[SOURCE DATA Boundary: Start]

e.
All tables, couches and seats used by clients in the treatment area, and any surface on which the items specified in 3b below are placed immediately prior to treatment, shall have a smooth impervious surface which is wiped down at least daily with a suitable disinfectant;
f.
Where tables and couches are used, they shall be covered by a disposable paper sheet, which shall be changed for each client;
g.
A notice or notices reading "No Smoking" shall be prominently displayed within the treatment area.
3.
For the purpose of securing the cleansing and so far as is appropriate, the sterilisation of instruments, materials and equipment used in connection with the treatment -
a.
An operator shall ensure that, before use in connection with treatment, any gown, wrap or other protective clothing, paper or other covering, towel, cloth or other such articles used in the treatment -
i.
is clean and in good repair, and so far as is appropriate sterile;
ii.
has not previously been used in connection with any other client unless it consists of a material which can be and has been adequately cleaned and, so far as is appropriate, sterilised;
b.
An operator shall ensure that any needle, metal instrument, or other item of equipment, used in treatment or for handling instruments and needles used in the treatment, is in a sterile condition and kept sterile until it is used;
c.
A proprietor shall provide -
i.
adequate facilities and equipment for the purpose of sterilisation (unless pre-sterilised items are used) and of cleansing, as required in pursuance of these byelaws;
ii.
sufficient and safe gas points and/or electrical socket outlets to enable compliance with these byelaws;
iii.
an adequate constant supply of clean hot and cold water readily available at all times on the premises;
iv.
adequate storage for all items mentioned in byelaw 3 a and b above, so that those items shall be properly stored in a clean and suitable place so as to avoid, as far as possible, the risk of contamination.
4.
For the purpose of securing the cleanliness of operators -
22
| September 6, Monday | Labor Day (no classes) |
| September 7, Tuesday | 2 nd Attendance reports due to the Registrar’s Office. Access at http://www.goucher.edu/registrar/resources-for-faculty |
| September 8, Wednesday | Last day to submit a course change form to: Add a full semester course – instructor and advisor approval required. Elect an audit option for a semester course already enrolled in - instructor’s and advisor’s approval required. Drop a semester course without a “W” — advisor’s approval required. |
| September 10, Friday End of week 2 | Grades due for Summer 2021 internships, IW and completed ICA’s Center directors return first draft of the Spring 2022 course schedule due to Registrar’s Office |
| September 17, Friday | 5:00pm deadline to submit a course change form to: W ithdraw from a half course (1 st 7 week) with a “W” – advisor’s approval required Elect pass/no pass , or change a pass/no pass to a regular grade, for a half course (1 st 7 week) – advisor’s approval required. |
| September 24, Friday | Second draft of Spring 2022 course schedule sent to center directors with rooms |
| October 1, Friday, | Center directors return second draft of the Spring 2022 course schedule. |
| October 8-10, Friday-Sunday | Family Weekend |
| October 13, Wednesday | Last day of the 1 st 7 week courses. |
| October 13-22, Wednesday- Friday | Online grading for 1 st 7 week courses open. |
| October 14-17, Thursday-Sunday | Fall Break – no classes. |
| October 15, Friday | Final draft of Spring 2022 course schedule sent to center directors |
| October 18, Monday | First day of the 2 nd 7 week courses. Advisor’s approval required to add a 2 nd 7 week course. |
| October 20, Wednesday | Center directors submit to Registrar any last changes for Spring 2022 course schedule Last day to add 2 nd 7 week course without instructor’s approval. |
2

[SOURCE DATA Boundary: End]

TO DO: For this task, please set down every entry exactly, with no line left out.

EXERCISE ANSWER:
e.
All tables, couches and seats used by clients in the treatment area, and any surface on which the items specified in 3b below are placed immediately prior to treatment, shall have a smooth impervious surface which is wiped down at least daily with a suitable disinfectant;
f.
Where tables and couches are used, they shall be covered by a disposable paper sheet, which shall be changed for each client;
g.
A notice or notices reading "No Smoking" shall be prominently displayed within the treatment area.
3.
For the purpose of securing the cleansing and so far as is appropriate, the sterilisation of instruments, materials and equipment used in connection with the treatment -
a.
An operator shall ensure that, before use in connection with treatment, any gown, wrap or other protective clothing, paper or other covering, towel, cloth or other such articles used in the treatment -
i.
is clean and in good repair, and so far as is appropriate sterile;
ii.
has not previously been used in connection with any other client unless it consists of a material which can be and has been adequately cleaned and, so far as is appropriate, sterilised;
b.
An operator shall ensure that any needle, metal instrument, or other item of equipment, used in treatment or for handling instruments and needles used in the treatment, is in a sterile condition and kept sterile until it is used;
c.
A proprietor shall provide -
i.
adequate facilities and equipment for the purpose of sterilisation (unless pre-sterilised items are used) and of cleansing, as required in pursuance of these byelaws;
ii.
sufficient and safe gas points and/or electrical socket outlets to enable compliance with these byelaws;
iii.
an adequate constant supply of clean hot and cold water readily available at all times on the premises;
iv.
adequate storage for all items mentioned in byelaw 3 a and b above, so that those items shall be properly stored in a clean and suitable place so as to avoid, as far as possible, the risk of contamination.
4.
For the purpose of securing the cleanliness of operators -
22
| September 6, Monday | Labor Day (no classes) |
| September 7, Tuesday | 2 nd Attendance reports due to the Registrar’s Office. Access at http://www.goucher.edu/registrar/resources-for-faculty |
| September 8, Wednesday | Last day to submit a course change form to: Add a full semester course – instructor and advisor approval required. Elect an audit option for a semester course already enrolled in - instructor’s and advisor’s approval required. Drop a semester course without a “W” — advisor’s approval required. |
| September 10, Friday End of week 2 | Grades due for Summer 2021 internships, IW and completed ICA’s Center directors return first draft of the Spring 2022 course schedule due to Registrar’s Office |
| September 17, Friday | 5:00pm deadline to submit a course change form to: W ithdraw from a half course (1 st 7 week) with a “W” – advisor’s approval required Elect pass/no pass , or change a pass/no pass to a regular grade, for a half course (1 st 7 week) – advisor’s approval required. |
| September 24, Friday | Second draft of Spring 2022 course schedule sent to center directors with rooms |
| October 1, Friday, | Center directors return second draft of the Spring 2022 course schedule. |
| October 8-10, Friday-Sunday | Family Weekend |
| October 13, Wednesday | Last day of the 1 st 7 week courses. |
| October 13-22, Wednesday- Friday | Online grading for 1 st 7 week courses open. |
| October 14-17, Thursday-Sunday | Fall Break – no classes. |
| October 15, Friday | Final draft of Spring 2022 course schedule sent to center directors |
| October 18, Monday | First day of the 2 nd 7 week courses. Advisor’s approval required to add a 2 nd 7 week course. |
| October 20, Wednesday | Center directors submit to Registrar any last changes for Spring 2022 course schedule Last day to add 2 nd 7 week course without instructor’s approval. |
2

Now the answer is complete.